Primary Category: Performing Arts / Film, TV, Video

Genre: Film

Summary:

Yesterday (Leleti Khumalo) is a young woman living in a tiny rural town in Kwazulu province in South Africa with her six-year-old daughter, Beauty (Lihle Mvelase). Yesterday becomes ill and, after several failed attempts to be seen by the lone doctor at a clinic several hours' walk away, is diagnosed as HIV positive. At the doctor's urging, she travels to Johannesburg to find her husband (Kenneth Kambule), who works on the mines there, to tell him of her diagnosis and that he needs to be tested.

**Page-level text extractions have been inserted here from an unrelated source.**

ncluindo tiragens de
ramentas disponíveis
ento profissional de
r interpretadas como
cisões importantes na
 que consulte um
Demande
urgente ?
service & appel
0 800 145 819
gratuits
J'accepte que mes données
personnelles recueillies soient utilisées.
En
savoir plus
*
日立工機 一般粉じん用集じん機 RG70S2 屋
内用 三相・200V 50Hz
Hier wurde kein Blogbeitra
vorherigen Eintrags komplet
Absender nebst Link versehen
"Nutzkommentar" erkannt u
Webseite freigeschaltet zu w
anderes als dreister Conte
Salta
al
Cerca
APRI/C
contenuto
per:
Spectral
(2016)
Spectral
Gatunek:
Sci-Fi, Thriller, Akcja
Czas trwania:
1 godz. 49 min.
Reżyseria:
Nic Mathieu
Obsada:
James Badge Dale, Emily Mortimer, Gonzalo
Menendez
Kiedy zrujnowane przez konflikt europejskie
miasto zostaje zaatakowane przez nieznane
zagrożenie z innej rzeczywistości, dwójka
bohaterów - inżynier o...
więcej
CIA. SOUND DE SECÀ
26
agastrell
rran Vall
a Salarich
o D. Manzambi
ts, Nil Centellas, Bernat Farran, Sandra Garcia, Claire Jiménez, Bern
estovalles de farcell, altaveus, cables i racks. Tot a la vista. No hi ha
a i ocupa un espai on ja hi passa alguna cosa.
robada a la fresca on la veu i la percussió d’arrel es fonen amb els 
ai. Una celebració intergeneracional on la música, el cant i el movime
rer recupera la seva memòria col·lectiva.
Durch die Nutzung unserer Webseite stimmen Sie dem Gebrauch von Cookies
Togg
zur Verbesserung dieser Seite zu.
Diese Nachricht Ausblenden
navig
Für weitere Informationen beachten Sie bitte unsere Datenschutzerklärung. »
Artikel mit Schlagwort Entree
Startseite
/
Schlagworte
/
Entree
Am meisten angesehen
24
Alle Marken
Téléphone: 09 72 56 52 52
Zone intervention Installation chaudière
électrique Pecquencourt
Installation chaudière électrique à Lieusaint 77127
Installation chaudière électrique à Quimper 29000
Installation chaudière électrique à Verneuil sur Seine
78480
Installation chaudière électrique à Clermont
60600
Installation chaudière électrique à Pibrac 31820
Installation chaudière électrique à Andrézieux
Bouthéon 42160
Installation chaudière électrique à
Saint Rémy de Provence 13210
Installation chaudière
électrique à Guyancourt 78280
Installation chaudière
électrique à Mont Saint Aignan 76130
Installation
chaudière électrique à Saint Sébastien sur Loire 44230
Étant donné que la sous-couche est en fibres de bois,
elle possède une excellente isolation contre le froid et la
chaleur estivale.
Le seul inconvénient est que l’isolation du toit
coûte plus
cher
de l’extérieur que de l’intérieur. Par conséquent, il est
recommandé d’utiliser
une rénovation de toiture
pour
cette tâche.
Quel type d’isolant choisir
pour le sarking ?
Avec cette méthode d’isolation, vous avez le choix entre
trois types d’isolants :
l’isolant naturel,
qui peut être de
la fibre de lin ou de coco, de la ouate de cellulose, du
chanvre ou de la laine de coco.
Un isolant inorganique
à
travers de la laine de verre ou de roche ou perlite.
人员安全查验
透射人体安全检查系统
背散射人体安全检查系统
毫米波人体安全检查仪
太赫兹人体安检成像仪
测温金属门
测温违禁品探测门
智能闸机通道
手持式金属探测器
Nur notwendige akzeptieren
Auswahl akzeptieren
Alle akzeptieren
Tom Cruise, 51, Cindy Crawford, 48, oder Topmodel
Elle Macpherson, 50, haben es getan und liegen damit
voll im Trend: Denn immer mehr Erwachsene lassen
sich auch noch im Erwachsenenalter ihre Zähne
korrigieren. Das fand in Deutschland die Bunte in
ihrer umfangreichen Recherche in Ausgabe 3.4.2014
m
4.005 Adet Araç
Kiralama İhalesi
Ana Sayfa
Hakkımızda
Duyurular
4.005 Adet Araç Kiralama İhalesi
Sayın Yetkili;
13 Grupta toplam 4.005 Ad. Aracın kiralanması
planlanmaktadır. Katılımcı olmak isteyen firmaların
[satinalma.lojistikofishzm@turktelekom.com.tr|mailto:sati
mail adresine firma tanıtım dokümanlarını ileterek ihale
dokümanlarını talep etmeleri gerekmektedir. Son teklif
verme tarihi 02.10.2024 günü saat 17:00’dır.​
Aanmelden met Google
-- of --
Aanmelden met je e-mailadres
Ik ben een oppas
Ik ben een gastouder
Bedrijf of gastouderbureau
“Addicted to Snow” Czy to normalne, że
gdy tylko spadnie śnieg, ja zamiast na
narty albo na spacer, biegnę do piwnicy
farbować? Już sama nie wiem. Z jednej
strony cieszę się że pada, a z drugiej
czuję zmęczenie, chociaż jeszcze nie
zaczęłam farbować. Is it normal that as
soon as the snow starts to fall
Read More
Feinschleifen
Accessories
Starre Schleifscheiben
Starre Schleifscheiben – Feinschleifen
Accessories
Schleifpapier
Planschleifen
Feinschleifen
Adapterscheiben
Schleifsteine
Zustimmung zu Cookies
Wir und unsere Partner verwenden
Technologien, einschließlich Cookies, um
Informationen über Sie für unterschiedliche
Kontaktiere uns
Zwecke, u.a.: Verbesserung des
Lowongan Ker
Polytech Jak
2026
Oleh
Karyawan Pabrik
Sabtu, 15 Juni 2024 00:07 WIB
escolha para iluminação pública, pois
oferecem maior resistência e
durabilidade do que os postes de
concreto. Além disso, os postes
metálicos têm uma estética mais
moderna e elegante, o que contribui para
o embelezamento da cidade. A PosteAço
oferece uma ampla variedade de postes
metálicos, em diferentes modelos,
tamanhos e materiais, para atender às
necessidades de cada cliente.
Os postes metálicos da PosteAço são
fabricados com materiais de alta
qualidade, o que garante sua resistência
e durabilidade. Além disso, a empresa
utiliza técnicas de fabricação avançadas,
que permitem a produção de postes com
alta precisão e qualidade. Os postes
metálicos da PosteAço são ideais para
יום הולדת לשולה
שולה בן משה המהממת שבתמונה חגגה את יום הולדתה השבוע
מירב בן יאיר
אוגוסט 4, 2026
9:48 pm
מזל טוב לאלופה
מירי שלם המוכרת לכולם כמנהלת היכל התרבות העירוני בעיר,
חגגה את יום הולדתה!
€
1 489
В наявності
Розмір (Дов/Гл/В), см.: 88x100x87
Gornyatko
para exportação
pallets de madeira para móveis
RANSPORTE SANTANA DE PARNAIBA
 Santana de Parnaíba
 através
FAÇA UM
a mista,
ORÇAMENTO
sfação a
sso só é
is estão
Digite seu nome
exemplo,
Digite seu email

He beats her viciously and sends her away.

Months later, he returns to the village, dying of AIDS. He has lost his job. She takes care of him. Rumors spread in the village that Yesterday's husband has "the virus." The people begin to avoid them both, and the (true) story is told of a young woman in a nearby village who, after moving to the city and then returning home with AIDS, was stoned to death by her people. There is no room for her husband at the hospital, so Yesterday builds a scrap metal hut outside the village and cares for him there until he dies.

At one point the doctor observes that Yesterday's body is resisting the disease well; she replies that it is not her body, but that "I have made up my mind: until my child goes to school I will not die."

When the new school year begins, Yesterday gives a delighted Beauty her school uniform, and the schoolteacher promises Yesterday that she will take care of Beauty. Yesterday watches as Beauty begins her first day at school and then walks home alone.